Contracts that receive Ether without specifying a receive or fallback method throw an exception and send back the Ether.


// SPDX-License-Identifier: MIT
pragma solidity ^0.8.13;

contract ReceiveEther {
    /*
    Which function is called, fallback() or receive()?

           send Ether
               |
         msg.data is empty?
              / \
            yes  no
            /     \
receive() exists?  fallback()
         /   \
        yes   no
        /      \
    receive()   fallback()
    */

    // Function to receive Ether. msg.data must be empty
    receive() external payable {}

    // Fallback function is called when msg.data is not empty
    fallback() external payable {}

}

Sending ETH from a contract

Solidity, like receiving, provides three different syntactical approaches for sending ETH from a contract to another account.

  • transfer
  • send
  • call

1. transfer()

When using the transfer() to send ETH from a contract, there is an allotted gas limit of 2300 and the transaction fails with an error.

If a recipient is a contract and it lacks a receive or a fallback function, the Ether is rejected and an error is thrown.

  function sendWithTransfer () public {
          payable(msg.sender).transfer(address(this).balance);
      }

2. send()

The send() function works similarly to the transfer function and has a gas limit of 2300. However, it returns the transaction's status as a boolean.

 function sendWithSend () public {
          bool success = payable(msg.sender).send(address(this).balance);
          require(success , "Send failed");
      }

3. call()

The call is a low-level function that is the preferred way to send Ether.

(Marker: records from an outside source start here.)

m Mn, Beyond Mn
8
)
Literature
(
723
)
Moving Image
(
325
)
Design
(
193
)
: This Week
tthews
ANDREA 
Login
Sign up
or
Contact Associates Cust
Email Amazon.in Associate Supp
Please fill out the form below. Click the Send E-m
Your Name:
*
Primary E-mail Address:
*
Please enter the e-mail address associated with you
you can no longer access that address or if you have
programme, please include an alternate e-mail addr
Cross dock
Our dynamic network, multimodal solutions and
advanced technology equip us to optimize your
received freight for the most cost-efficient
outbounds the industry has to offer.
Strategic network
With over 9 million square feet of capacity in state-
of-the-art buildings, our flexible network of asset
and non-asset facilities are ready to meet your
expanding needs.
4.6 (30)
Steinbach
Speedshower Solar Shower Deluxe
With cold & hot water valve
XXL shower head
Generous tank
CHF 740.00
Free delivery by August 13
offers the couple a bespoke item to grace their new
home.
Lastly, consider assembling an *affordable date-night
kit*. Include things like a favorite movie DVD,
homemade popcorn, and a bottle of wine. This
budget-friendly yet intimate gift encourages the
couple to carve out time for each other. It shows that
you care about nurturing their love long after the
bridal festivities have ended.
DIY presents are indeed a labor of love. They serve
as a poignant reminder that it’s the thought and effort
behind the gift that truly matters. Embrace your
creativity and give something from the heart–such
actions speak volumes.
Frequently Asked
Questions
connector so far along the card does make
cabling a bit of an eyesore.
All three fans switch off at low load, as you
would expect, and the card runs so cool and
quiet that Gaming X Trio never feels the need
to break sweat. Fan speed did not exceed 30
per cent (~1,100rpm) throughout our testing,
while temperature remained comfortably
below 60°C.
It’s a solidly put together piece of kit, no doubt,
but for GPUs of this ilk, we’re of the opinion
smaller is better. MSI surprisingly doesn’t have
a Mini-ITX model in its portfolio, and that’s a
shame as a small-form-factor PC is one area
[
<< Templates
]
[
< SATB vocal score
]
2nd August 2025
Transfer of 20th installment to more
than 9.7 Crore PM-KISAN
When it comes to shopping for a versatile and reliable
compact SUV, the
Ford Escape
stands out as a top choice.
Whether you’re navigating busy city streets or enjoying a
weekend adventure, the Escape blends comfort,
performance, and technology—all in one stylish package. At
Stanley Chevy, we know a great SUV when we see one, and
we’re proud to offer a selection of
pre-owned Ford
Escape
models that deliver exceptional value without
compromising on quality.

It forwards all gas and then returns the transaction status as a boolean and some data.

 function sendWithCall () public returns(bytes memory) {
          (bool success , bytes memory data) = payable(msg.sender).call{value:address(this).balance}("");
          require(success , "Call failed");

          return data;

      }

When a contract attempts to receive Ether via send() or transfer() but does not define a receive function or a payable fallback function, an exception (error) is thrown.